The eighth and final season of Game of Thrones will have just six episodes, and is already one of the most anticipated finales in the history of TV. Obviously, that can be a little nerve-wracking. “I’m not saying we don’t think about it.” Weiss said. “The best way to go about it is to focus on what’s on the desk in front of you, or what sword is being put in front of you, or the fight that is being choreographed in front of you.”

And what, you may ask, will the finale involve? Game of Thrones is famously based on a series of novels that are not yet complete. It’s a sure thing that the show will wrap up long before George R.R. Martin finishes his planned seven-novel series, the fifth and most recent of which was published in 2011. Benioff and Weiss, foreseeing this possibility, met with Martin “[b]etween Seasons 2 and 3” to map out the plot in the event that they blew past the source material. Said Benioff:

"Certain things that we learned from George way back then are going to happen on the show, but certain things won’t. And there’s certain things where George didn’t know what was going to happen, so we’re going to find them out for the first time too."

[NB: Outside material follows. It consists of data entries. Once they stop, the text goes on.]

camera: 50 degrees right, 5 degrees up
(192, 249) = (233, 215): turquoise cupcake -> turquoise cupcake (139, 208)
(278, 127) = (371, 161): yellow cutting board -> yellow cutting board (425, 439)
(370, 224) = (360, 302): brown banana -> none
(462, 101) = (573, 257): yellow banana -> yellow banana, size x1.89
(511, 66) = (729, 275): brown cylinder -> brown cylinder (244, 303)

There’s no doubt that Benioff and Weiss have taken more ownership of the story the further along it went and the less source material they had to work with. What they have in store for the endgame is a mystery we’ll all get to enjoy together, soon enough.

Next: Check out a couple more new images from Game of Thrones season 7

Notables

David Benioff, Dan Weiss, and Sophie Turner (Sansa Stark) all addressed the controversy surrounding the scene in season 5 where Ramsay Bolton rapes Sansa on their wedding night. “This was the trending topic on Twitter, and it makes you wonder, when it happens in real life, why isn’t it a trending topic every time?” Turner said.

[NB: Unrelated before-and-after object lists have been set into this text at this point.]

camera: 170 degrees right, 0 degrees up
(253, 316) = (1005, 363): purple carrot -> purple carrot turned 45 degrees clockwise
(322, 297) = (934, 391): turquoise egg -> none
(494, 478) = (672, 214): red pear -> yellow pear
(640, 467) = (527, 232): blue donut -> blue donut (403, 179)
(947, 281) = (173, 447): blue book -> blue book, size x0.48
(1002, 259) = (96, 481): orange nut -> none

"This was a fictional character, and I got to walk away from it unscathed … Let’s take that discussion and that dialogue and use it to help people who are going through that in their everyday lives. Stop making it such a taboo, and make it a discussion."

Benioff, meanwhile, explained why he and Weiss made that story choice. “It might not be our world, but it’s still the same basic power dynamic between men and women in this medieval world,” he said. “This is what we believed was going to happen.” Weiss addedhis take:

"We talked about, is there any other way she could possibly avoid this fate that doesn’t seem fake, where she uses her pluck to save herself at the last? There was no version of that that didn’t seem completely horrible."

Other interesting stuff:

  • According to the show’s wig person, the color of Emilia Clarke’s wig “is the result of 2½ months’ worth of testing and seven prototypes.”
  • The original pilot for Game of Thrones was a legendary disaster, in part because Benioff and Weiss were new to TV and were learning as they went. One mistake they made was the design of the White Walkers — they hadn’t figured it out yet, so they just put a guy in a green screen suit and decided to come back to it later. “You can maybe do that if you’re making Avatar,” said Weiss. “But we need to know what the creatures look like before we turn on the camera.”
  • Headey on how fans view Cersei: “At the beginning, people were like, ‘Oh my God, you’re such a bitch!’ What’s moving is that people love her now and want to be on her team.”
  • Carloyn Strauss, the head of HBO’s entertainment division at the time Benioff and Weiss pitched the show, remembers her thought process: “They were talking about this series of books I’d never heard of. [I was] somebody who looked around the theater in Lord of the Rings, at all of those rapt faces, and I am just not on this particular ferry … I thought, This sounds interesting. Who knows? It could be a big show.” You think?